In addition to public mortification, here are five other reasons to love Irish men:

They don't ask deep, introspective questions upon meeting.
"So, what are your passions in life?" asked the 40-something, cell-phone-clipped-to-chinos man who looked at me with no trace of irony. We were in the waiting room of a Northern California doctor's office. It wasn't quite 9:30 a.m.. We had only been chit chatting for a few minutes. I wanted to let out an exasperated, "UGGGGGHHH!" but said, "Do you have a pen?" with a slightly apologetic smile as I pointed to the medical form in my lap. Mr. Intensity's line of questioning was one that no Irish man would ask at first meeting. Instead, they punt with "Any craic?" (craic -- pronounced crack -- means something like fun, good times in Irish) or "What's the story?" And they ask these no-pressure questions indiscriminately. When the leader of the Western world came to Dublin, the Irish sardined the streets to see him. They wore Kermit green "WHAT'S THE CRAIC, BARACK?" t-shirts.

They want to make their mothers happy.
When my cousin Mike was 17, his mom would stop him at the door before he headed for a night out with his friends. She'd cup his chin firmly in her hand. She'd stare hard. "Think once. Think twice... Think M-A-M-M-Y!" she'd say. This was a warning: no "messing" (fights) or "carrying on" (sex) because she'd stand for none of it. The Irish Mammy is both feared and admired by her son, who strives not to disappoint her. That's why he wears a Tommy Hilfiger/Ralph Lauren shirt when taking her out, brings her a fancy chocolate egg at Easter and pretends to attend the 10 o'clock mass. Simply put, he loves her.

They downplay a rainy day.
My sister jacked up the volume on the remote so we could hear our favorite TV weatherman over the pelting rain, which flooded against our Dublin door. We knew from experience that the Angela's Ashes rain wouldn't cease, but we tuned in to boost our damp souls.

Standing in front of one massive blotch of dark grey, the weatherman mumbled quickly, nearly inaudibly, about "the unsettled stuff" and "tunderry showers." He said they might cause "one or two problems." He did not detail these problems, nor drill down into the miserable metrics, which his foaming-at-the-mouth American counterpart would have already trademarked RAINpocalypse!

Instead, Martin gave us an adorable smile-wink and showed us a viewer sent-in photo of a daisy head. The next photo was a meadow of tall, sun-dappled grass. This was Martin's masterstroke -- like Ireland's finest poets, he created a beautiful, idealized world. Wear a white linen tunic! Pack a picnic! Raingear is for unimaginative, overly literal losers! He signed off with a cheerful shout out to Bernie in Ballyhaunis on her 80th birthday.

**EXERCISE DATA**.
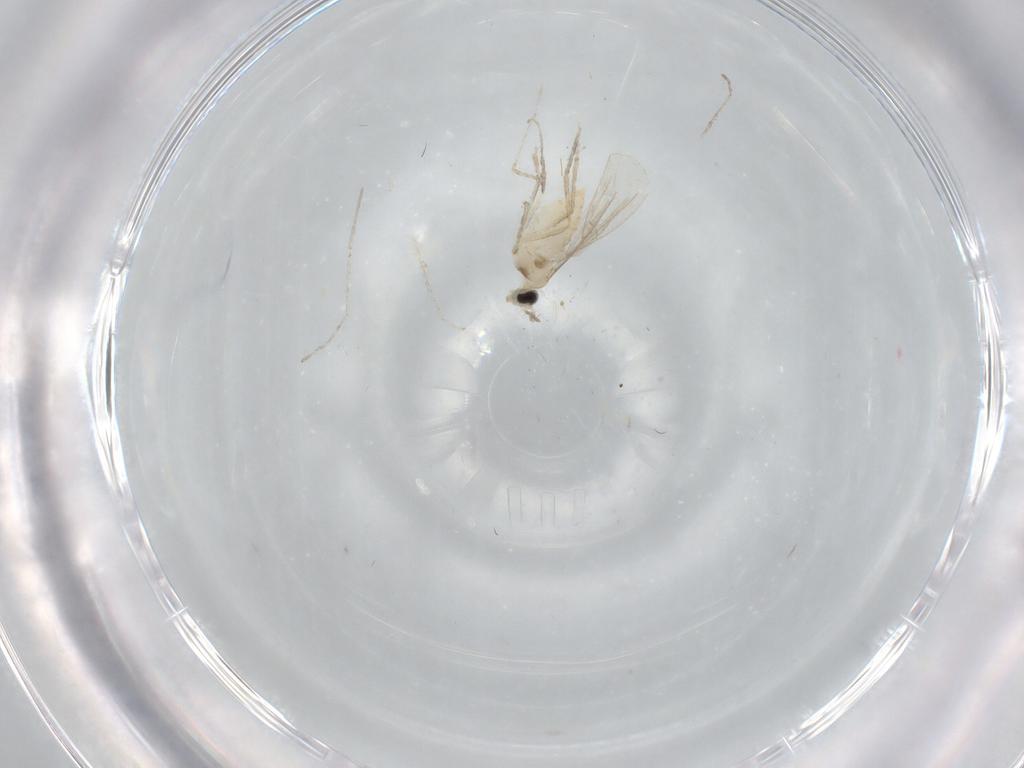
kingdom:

**SET OF TASKS**.
(a) In the piece on Irish men, why did the sister turn up the TV volume, and why did the two of them watch the forecast even though they knew the rain wouldn't stop?
(b) Echo everything in the piece on Irish men from "Standing in front" down to "her 80th birthday.".

**RESPONSE LIST**.
(a) The sister turned up the volume so they could hear their favorite TV weatherman over the pelting rain. They watched the forecast anyway to boost their damp souls.

(b)
Standing in front of one massive blotch of dark grey, the weatherman mumbled quickly, nearly inaudibly, about "the unsettled stuff" and "tunderry showers." He said they might cause "one or two problems." He did not detail these problems, nor drill down into the miserable metrics, which his foaming-at-the-mouth American counterpart would have already trademarked RAINpocalypse!

Instead, Martin gave us an adorable smile-wink and showed us a viewer sent-in photo of a daisy head. The next photo was a meadow of tall, sun-dappled grass. This was Martin's masterstroke -- like Ireland's finest poets, he created a beautiful, idealized world. Wear a white linen tunic! Pack a picnic! Raingear is for unimaginative, overly literal losers! He signed off with a cheerful shout out to Bernie in Ballyhaunis on her 80th birthday.